### Prompt
As you restate the entries, keep every word intact and leave out whatever images they hold.

^^^^^^^^

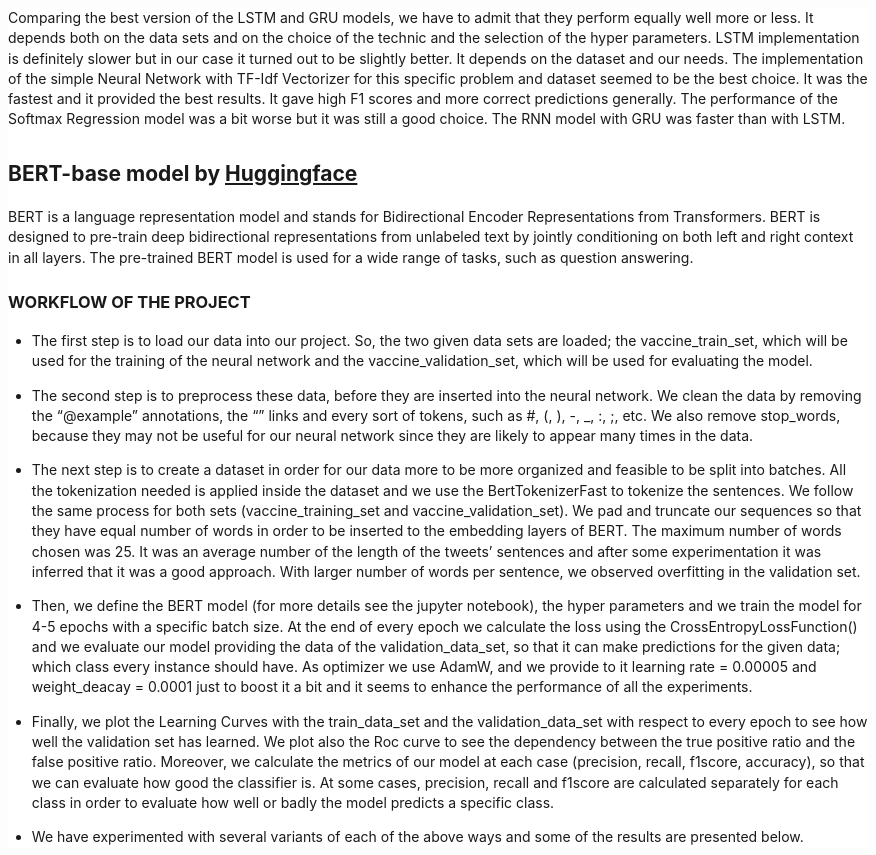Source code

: Comparing the best version of the LSTM and GRU models, we have to admit that they perform equally well more or less. It depends both on the data sets and on the choice of the technic and the selection of the hyper parameters. LSTM implementation is definitely slower but in our case it turned out to be slightly better. It depends on the dataset and our needs. The implementation of the simple Neural Network with TF-Idf Vectorizer for this specific problem and dataset seemed to be the best choice. It was the fastest and it provided the best results. It gave high F1 scores and more correct predictions generally. The performance of the Softmax Regression model was a bit worse but it was still a good choice. The RNN model with GRU was faster than with LSTM.

## BERT-base model by [Huggingface](https://huggingface.co/bert-base-uncased)

BERT is a language representation model and stands for Bidirectional Encoder Representations from Transformers. BERT is designed to pre-train deep bidirectional representations from unlabeled text by jointly conditioning on both left and right context in all layers. The pre-trained BERT model is used for a wide range of tasks, such as question answering.

### WORKFLOW OF THE PROJECT

*	The first step is to load our data into our project. So, the two given data sets are loaded; the vaccine_train_set, which will be used for the training of the neural network and the vaccine_validation_set, which will be used for evaluating the model. 

*	The second step is to preprocess these data, before they are inserted into the neural network. We clean the data by removing the “@example” annotations, the “” links and every sort of tokens, such as #, (, ), -, _, :, ;, etc. We also remove stop_words, because they may not be useful for our neural network since they are likely to appear many times in the data.

*	The next step is to create a dataset in order for our data more to be more organized and feasible to be split into batches. All the tokenization needed is applied inside the dataset and we use the BertTokenizerFast to tokenize the sentences. We follow the same process for both sets (vaccine_training_set and vaccine_validation_set). We pad and truncate our sequences so that they have equal number of words in order to be inserted to the embedding layers of BERT. The maximum number of words chosen was 25. It was an average number of the length of the tweets’ sentences and after some experimentation it was inferred that it was a good approach. With larger number of words per sentence, we observed overfitting in the validation set. 

*	Then, we define the BERT model (for more details see the jupyter notebook), the hyper parameters and we train the model for 4-5 epochs with a specific batch size. At the end of every epoch we calculate the loss using the CrossEntropyLossFunction() and we evaluate our model providing the data of the validation_data_set, so that it can make predictions for the given data; which class every instance should have. As optimizer we use AdamW, and we provide to it learning rate = 0.00005 and weight_deacay = 0.0001 just to boost it a bit and it seems to enhance the performance of all the experiments. 

*	Finally, we plot the Learning Curves with the train_data_set and the validation_data_set with respect to every epoch to see how well the validation set has learned. We plot also the Roc curve to see the dependency between the true positive ratio and the false positive ratio. Moreover, we calculate the metrics of our model at each case (precision, recall, f1score, accuracy), so that we can evaluate how good the classifier is. At some cases, precision, recall and f1score are calculated separately for each class in order to evaluate how well or badly the model predicts a specific class.

*	We have experimented with several variants of each of the above ways and some of the results are presented below.
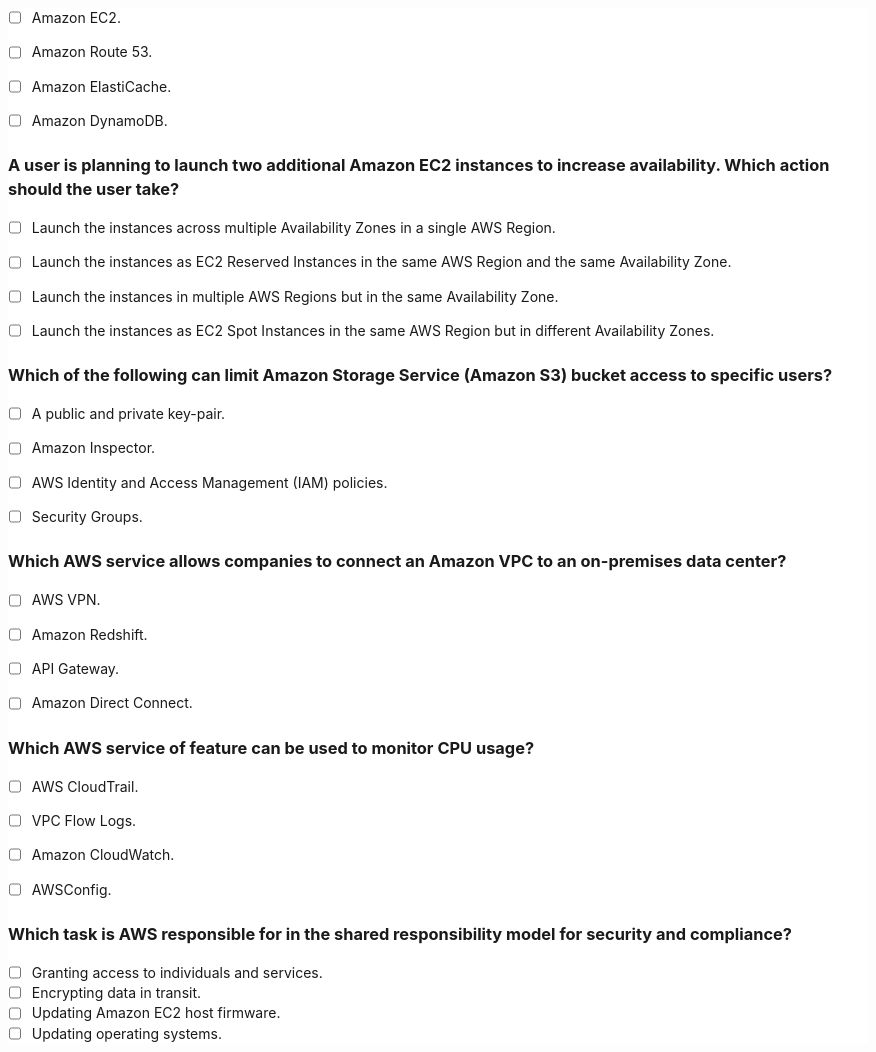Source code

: - [ ] Amazon EC2.
- [ ] Amazon Route 53.
- [ ] Amazon ElastiCache.
- [ ] Amazon DynamoDB.

 

### A user is planning to launch two additional Amazon EC2 instances to increase availability. Which action should the user take?

- [ ] Launch the instances across multiple Availability Zones in a single AWS Region.
- [ ] Launch the instances as EC2 Reserved Instances in the same AWS Region and the same Availability Zone.
- [ ] Launch the instances in multiple AWS Regions but in the same Availability Zone.
- [ ] Launch the instances as EC2 Spot Instances in the same AWS Region but in different Availability Zones.

 

### Which of the following can limit Amazon Storage Service (Amazon S3) bucket access to specific users?

- [ ] A public and private key-pair.
- [ ] Amazon Inspector.
- [ ] AWS Identity and Access Management (IAM) policies.
- [ ] Security Groups.

 

### Which AWS service allows companies to connect an Amazon VPC to an on-premises data center?

- [ ] AWS VPN.
- [ ] Amazon Redshift.
- [ ] API Gateway.
- [ ] Amazon Direct Connect.

 

### Which AWS service of feature can be used to monitor CPU usage?

- [ ] AWS CloudTrail.
- [ ] VPC Flow Logs.
- [ ] Amazon CloudWatch.
- [ ] AWSConfig.

 

### Which task is AWS responsible for in the shared responsibility model for security and compliance?

- [ ] Granting access to individuals and services.
- [ ] Encrypting data in transit.
- [ ] Updating Amazon EC2 host firmware.
- [ ] Updating operating systems.
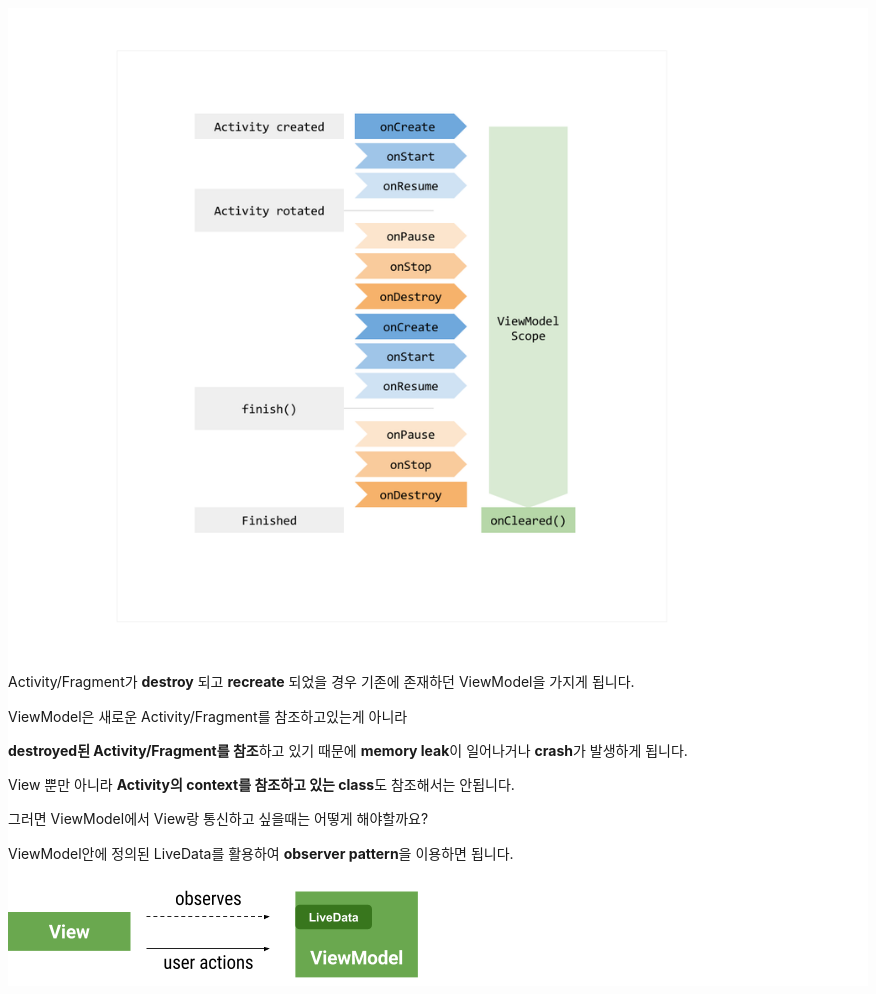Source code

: ![image1_2](/assets/img/mvvm_anti_pattern/image1_2.png)

Activity/Fragment가 **destroy** 되고 **recreate** 되었을 경우 기존에 존재하던 ViewModel을 가지게 됩니다.

ViewModel은 새로운 Activity/Fragment를 참조하고있는게 아니라 

**destroyed된 Activity/Fragment를 참조**하고 있기 때문에 **memory leak**이 일어나거나 **crash**가 발생하게 됩니다.

View 뿐만 아니라 **Activity의 context를 참조하고 있는 class**도 참조해서는 안됩니다.

그러면 ViewModel에서 View랑 통신하고 싶을때는 어떻게 해야할까요?

ViewModel안에 정의된 LiveData를 활용하여 **observer pattern**을 이용하면 됩니다.

![image1_3](/assets/img/mvvm_anti_pattern/image1_3.png)
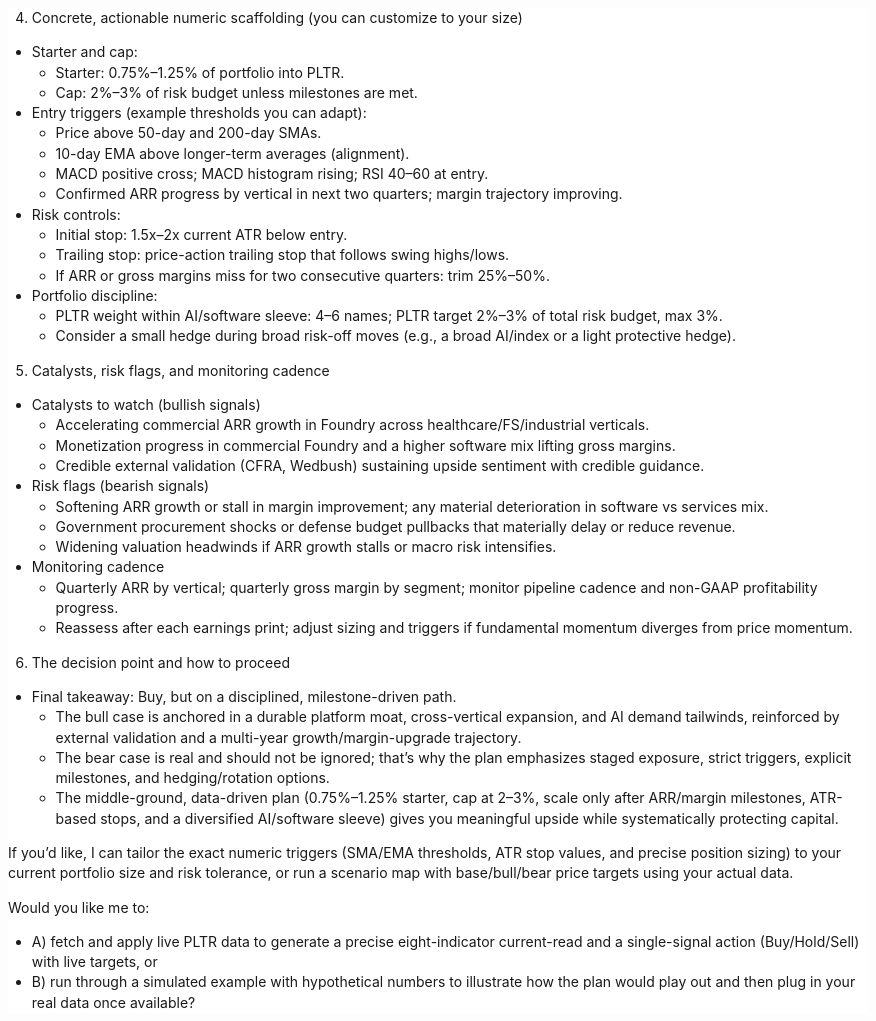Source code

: 4) Concrete, actionable numeric scaffolding (you can customize to your size)

- Starter and cap:
  - Starter: 0.75%–1.25% of portfolio into PLTR.
  - Cap: 2%–3% of risk budget unless milestones are met.
- Entry triggers (example thresholds you can adapt):
  - Price above 50-day and 200-day SMAs.
  - 10-day EMA above longer-term averages (alignment).
  - MACD positive cross; MACD histogram rising; RSI 40–60 at entry.
  - Confirmed ARR progress by vertical in next two quarters; margin trajectory improving.
- Risk controls:
  - Initial stop: 1.5x–2x current ATR below entry.
  - Trailing stop: price-action trailing stop that follows swing highs/lows.
  - If ARR or gross margins miss for two consecutive quarters: trim 25%–50%.
- Portfolio discipline:
  - PLTR weight within AI/software sleeve: 4–6 names; PLTR target 2%–3% of total risk budget, max 3%.
  - Consider a small hedge during broad risk-off moves (e.g., a broad AI/index or a light protective hedge).

5) Catalysts, risk flags, and monitoring cadence

- Catalysts to watch (bullish signals)
  - Accelerating commercial ARR growth in Foundry across healthcare/FS/industrial verticals.
  - Monetization progress in commercial Foundry and a higher software mix lifting gross margins.
  - Credible external validation (CFRA, Wedbush) sustaining upside sentiment with credible guidance.
- Risk flags (bearish signals)
  - Softening ARR growth or stall in margin improvement; any material deterioration in software vs services mix.
  - Government procurement shocks or defense budget pullbacks that materially delay or reduce revenue.
  - Widening valuation headwinds if ARR growth stalls or macro risk intensifies.
- Monitoring cadence
  - Quarterly ARR by vertical; quarterly gross margin by segment; monitor pipeline cadence and non-GAAP profitability progress.
  - Reassess after each earnings print; adjust sizing and triggers if fundamental momentum diverges from price momentum.

6) The decision point and how to proceed

- Final takeaway: Buy, but on a disciplined, milestone-driven path.
  - The bull case is anchored in a durable platform moat, cross-vertical expansion, and AI demand tailwinds, reinforced by external validation and a multi-year growth/margin-upgrade trajectory.
  - The bear case is real and should not be ignored; that’s why the plan emphasizes staged exposure, strict triggers, explicit milestones, and hedging/rotation options.
  - The middle-ground, data-driven plan (0.75%–1.25% starter, cap at 2–3%, scale only after ARR/margin milestones, ATR-based stops, and a diversified AI/software sleeve) gives you meaningful upside while systematically protecting capital.

If you’d like, I can tailor the exact numeric triggers (SMA/EMA thresholds, ATR stop values, and precise position sizing) to your current portfolio size and risk tolerance, or run a scenario map with base/bull/bear price targets using your actual data.

Would you like me to:
- A) fetch and apply live PLTR data to generate a precise eight-indicator current-read and a single-signal action (Buy/Hold/Sell) with live targets, or
- B) run through a simulated example with hypothetical numbers to illustrate how the plan would play out and then plug in your real data once available?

^^^^^^^^

### Solved problem
Source code

: Comparing the best version of the LSTM and GRU models, we have to admit that they perform equally well more or less. It depends both on the data sets and on the choice of the technic and the selection of the hyper parameters. LSTM implementation is definitely slower but in our case it turned out to be slightly better. It depends on the dataset and our needs. The implementation of the simple Neural Network with TF-Idf Vectorizer for this specific problem and dataset seemed to be the best choice. It was the fastest and it provided the best results. It gave high F1 scores and more correct predictions generally. The performance of the Softmax Regression model was a bit worse but it was still a good choice. The RNN model with GRU was faster than with LSTM.

## BERT-base model by [Huggingface](https://huggingface.co/bert-base-uncased)

BERT is a language representation model and stands for Bidirectional Encoder Representations from Transformers. BERT is designed to pre-train deep bidirectional representations from unlabeled text by jointly conditioning on both left and right context in all layers. The pre-trained BERT model is used for a wide range of tasks, such as question answering.

### WORKFLOW OF THE PROJECT

*	The first step is to load our data into our project. So, the two given data sets are loaded; the vaccine_train_set, which will be used for the training of the neural network and the vaccine_validation_set, which will be used for evaluating the model. 

*	The second step is to preprocess these data, before they are inserted into the neural network. We clean the data by removing the “@example” annotations, the “” links and every sort of tokens, such as #, (, ), -, _, :, ;, etc. We also remove stop_words, because they may not be useful for our neural network since they are likely to appear many times in the data.

*	The next step is to create a dataset in order for our data more to be more organized and feasible to be split into batches. All the tokenization needed is applied inside the dataset and we use the BertTokenizerFast to tokenize the sentences. We follow the same process for both sets (vaccine_training_set and vaccine_validation_set). We pad and truncate our sequences so that they have equal number of words in order to be inserted to the embedding layers of BERT. The maximum number of words chosen was 25. It was an average number of the length of the tweets’ sentences and after some experimentation it was inferred that it was a good approach. With larger number of words per sentence, we observed overfitting in the validation set. 

*	Then, we define the BERT model (for more details see the jupyter notebook), the hyper parameters and we train the model for 4-5 epochs with a specific batch size. At the end of every epoch we calculate the loss using the CrossEntropyLossFunction() and we evaluate our model providing the data of the validation_data_set, so that it can make predictions for the given data; which class every instance should have. As optimizer we use AdamW, and we provide to it learning rate = 0.00005 and weight_deacay = 0.0001 just to boost it a bit and it seems to enhance the performance of all the experiments. 

*	Finally, we plot the Learning Curves with the train_data_set and the validation_data_set with respect to every epoch to see how well the validation set has learned. We plot also the Roc curve to see the dependency between the true positive ratio and the false positive ratio. Moreover, we calculate the metrics of our model at each case (precision, recall, f1score, accuracy), so that we can evaluate how good the classifier is. At some cases, precision, recall and f1score are calculated separately for each class in order to evaluate how well or badly the model predicts a specific class.

*	We have experimented with several variants of each of the above ways and some of the results are presented below.
Source code

: - [ ] Amazon EC2.
- [ ] Amazon Route 53.
- [ ] Amazon ElastiCache.
- [ ] Amazon DynamoDB.

 

### A user is planning to launch two additional Amazon EC2 instances to increase availability. Which action should the user take?

- [ ] Launch the instances across multiple Availability Zones in a single AWS Region.
- [ ] Launch the instances as EC2 Reserved Instances in the same AWS Region and the same Availability Zone.
- [ ] Launch the instances in multiple AWS Regions but in the same Availability Zone.
- [ ] Launch the instances as EC2 Spot Instances in the same AWS Region but in different Availability Zones.

 

### Which of the following can limit Amazon Storage Service (Amazon S3) bucket access to specific users?

- [ ] A public and private key-pair.
- [ ] Amazon Inspector.
- [ ] AWS Identity and Access Management (IAM) policies.
- [ ] Security Groups.

 

### Which AWS service allows companies to connect an Amazon VPC to an on-premises data center?

- [ ] AWS VPN.
- [ ] Amazon Redshift.
- [ ] API Gateway.
- [ ] Amazon Direct Connect.

 

### Which AWS service of feature can be used to monitor CPU usage?

- [ ] AWS CloudTrail.
- [ ] VPC Flow Logs.
- [ ] Amazon CloudWatch.
- [ ] AWSConfig.

 

### Which task is AWS responsible for in the shared responsibility model for security and compliance?

- [ ] Granting access to individuals and services.
- [ ] Encrypting data in transit.
- [ ] Updating Amazon EC2 host firmware.
- [ ] Updating operating systems.
Source code

: ![image1_2](/assets/img/mvvm_anti_pattern/image1_2.png)

Activity/Fragment가 **destroy** 되고 **recreate** 되었을 경우 기존에 존재하던 ViewModel을 가지게 됩니다.

ViewModel은 새로운 Activity/Fragment를 참조하고있는게 아니라 

**destroyed된 Activity/Fragment를 참조**하고 있기 때문에 **memory leak**이 일어나거나 **crash**가 발생하게 됩니다.

View 뿐만 아니라 **Activity의 context를 참조하고 있는 class**도 참조해서는 안됩니다.

그러면 ViewModel에서 View랑 통신하고 싶을때는 어떻게 해야할까요?

ViewModel안에 정의된 LiveData를 활용하여 **observer pattern**을 이용하면 됩니다.

![image1_3](/assets/img/mvvm_anti_pattern/image1_3.png)
Source code

: 4) Concrete, actionable numeric scaffolding (you can customize to your size)

- Starter and cap:
  - Starter: 0.75%–1.25% of portfolio into PLTR.
  - Cap: 2%–3% of risk budget unless milestones are met.
- Entry triggers (example thresholds you can adapt):
  - Price above 50-day and 200-day SMAs.
  - 10-day EMA above longer-term averages (alignment).
  - MACD positive cross; MACD histogram rising; RSI 40–60 at entry.
  - Confirmed ARR progress by vertical in next two quarters; margin trajectory improving.
- Risk controls:
  - Initial stop: 1.5x–2x current ATR below entry.
  - Trailing stop: price-action trailing stop that follows swing highs/lows.
  - If ARR or gross margins miss for two consecutive quarters: trim 25%–50%.
- Portfolio discipline:
  - PLTR weight within AI/software sleeve: 4–6 names; PLTR target 2%–3% of total risk budget, max 3%.
  - Consider a small hedge during broad risk-off moves (e.g., a broad AI/index or a light protective hedge).

5) Catalysts, risk flags, and monitoring cadence

- Catalysts to watch (bullish signals)
  - Accelerating commercial ARR growth in Foundry across healthcare/FS/industrial verticals.
  - Monetization progress in commercial Foundry and a higher software mix lifting gross margins.
  - Credible external validation (CFRA, Wedbush) sustaining upside sentiment with credible guidance.
- Risk flags (bearish signals)
  - Softening ARR growth or stall in margin improvement; any material deterioration in software vs services mix.
  - Government procurement shocks or defense budget pullbacks that materially delay or reduce revenue.
  - Widening valuation headwinds if ARR growth stalls or macro risk intensifies.
- Monitoring cadence
  - Quarterly ARR by vertical; quarterly gross margin by segment; monitor pipeline cadence and non-GAAP profitability progress.
  - Reassess after each earnings print; adjust sizing and triggers if fundamental momentum diverges from price momentum.

6) The decision point and how to proceed

- Final takeaway: Buy, but on a disciplined, milestone-driven path.
  - The bull case is anchored in a durable platform moat, cross-vertical expansion, and AI demand tailwinds, reinforced by external validation and a multi-year growth/margin-upgrade trajectory.
  - The bear case is real and should not be ignored; that’s why the plan emphasizes staged exposure, strict triggers, explicit milestones, and hedging/rotation options.
  - The middle-ground, data-driven plan (0.75%–1.25% starter, cap at 2–3%, scale only after ARR/margin milestones, ATR-based stops, and a diversified AI/software sleeve) gives you meaningful upside while systematically protecting capital.

If you’d like, I can tailor the exact numeric triggers (SMA/EMA thresholds, ATR stop values, and precise position sizing) to your current portfolio size and risk tolerance, or run a scenario map with base/bull/bear price targets using your actual data.

Would you like me to:
- A) fetch and apply live PLTR data to generate a precise eight-indicator current-read and a single-signal action (Buy/Hold/Sell) with live targets, or
- B) run through a simulated example with hypothetical numbers to illustrate how the plan would play out and then plug in your real data once available?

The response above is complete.